Jean Claude Bologne rappelle que Mallarmé lui a ouvert les portes d’un mysticisme sans dieu, et c’est là, sans doute, la plus belle et vraie confession de l’expérience poétique, celle qui touche à l’indicible. Expérience que Bologne tente de transcrire dans tous ses textes de fiction, et à laquelle il rattache Segalen, dont il dit que les stèles « balisent [sa] route de néant ». Georges-Olivier Châteaureynaud avoue son soulagement : « J’entretiens avec la poésie des rapports apaisés, depuis que, vers l’âge de vingt-trois ans, j’ai fini d’en écrire ». Dans son panthéon figurent Aragon, Michaux et Valéry, entre autres, et son ami Hubert Haddad :
« J’ai manqué bien des trains dans ma vie
Amis qui les avez pris envoyez-moi de vos nouvelles »
Haddad, quant à lui, convoque Jean de Sponde, le poète baroque, et Emily Dickinson « dans sa claustration enchantée », sans traduction.
C’est une sorte de ronde truquée que Guy Rouquet a organisée dans ces Lignes de vie. L’ordre alphabétique de présentation des auteurs conviés est un leurre magique qui brasse les influences et les admirations. Ce recueil est une manière de « mélanges » qu’il ne faut pas dévoiler davantage. Peu de poèmes y sont cités en entier. Il ne s’agit en rien d’une anthologie. Le titre, Lignes de vie, est à lui seul un programme et une invitation : les dix-huit écrivains se découvrent, et nous les découvrons ; ils nous convient intimement à leur table, et nous partageons leurs agapes poétiques. Parce que la poésie, par les temps qui courent, hein, il n’y a que ça de vrai.
A mon tour, je livre ici quelques mots d’un poème qui me bouleverse au plus profond. Il est de Milosz. Et s’intitule « Symphonie de novembre ».
« Ô terrible, terrible jeunesse ! Cœur vide ! »

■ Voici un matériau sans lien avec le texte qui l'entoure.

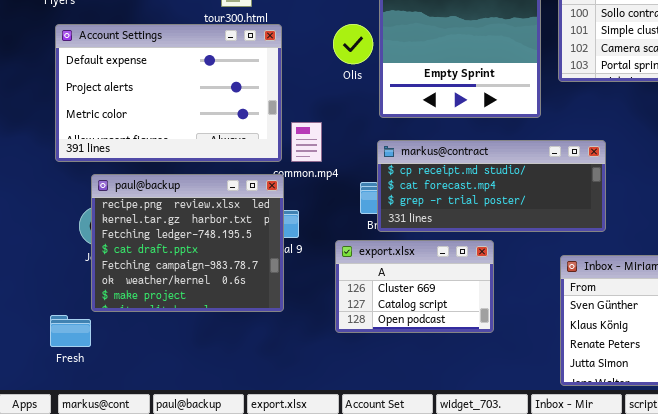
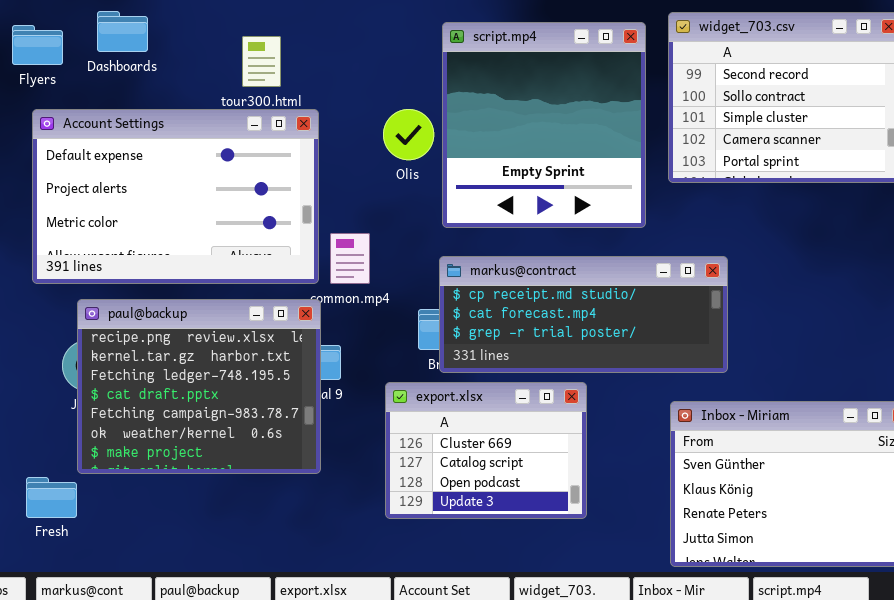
export.xlsx: [335,240,494,333] -> [385,382,587,519], resized

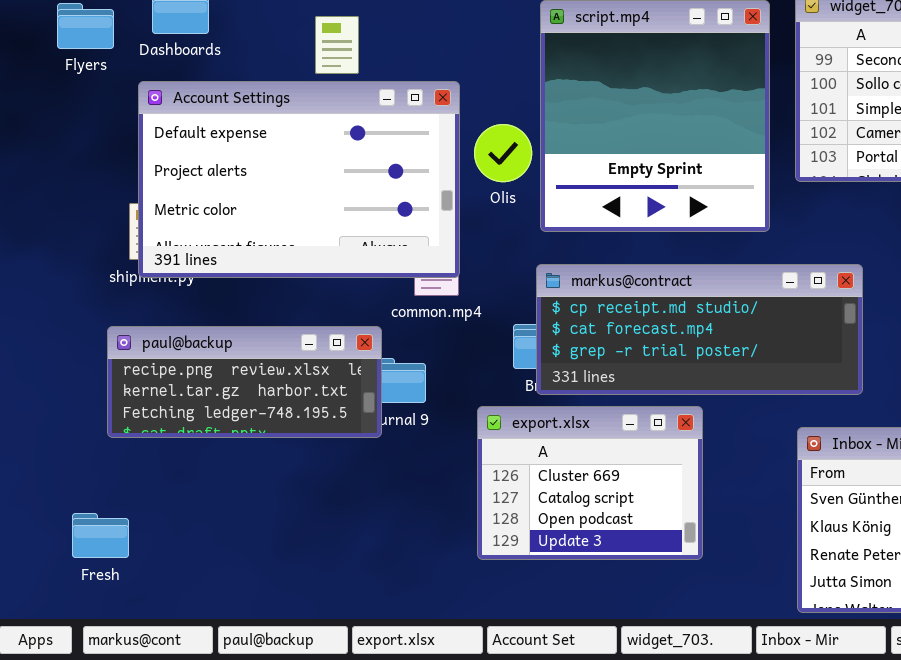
Account Settings: [32,109,319,284] -> [138,81,460,278], moved
Olis: [383,109,434,160] -> [474,124,532,182], moved
paul@backup: [77,299,321,474] -> [107,326,382,438], moved, resized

La poésie, on la fait résonner et raisonner selon, aussi, l’air du temps. C’est sa force. Le « Que sont mes amis devenus » de Rutebeuf (cité par Jean Orizet) fait pendant à
« De telles merveilles défilent ! de tels spectacles,
de tels sons !
De tels chaînons unis sans fin, l’un au suivant
accroché,
Chacun répond à tous […] »
de Walt Whitman, cité par Amina Saïd.
La poésie est la langue qui n’obéit pas. Le poète est celui qui dit non, à sa façon, il est celui qui se dresse contre. Le lecteur des poètes a une longueur d’avance sur la barbarie. Nous avons tous un rapport à la poésie. Les dix-huit écrivains de Lignes de vie nous encouragent à sonder notre rapport à la langue et au monde. A la langue de toujours et au monde d’aujourd’hui.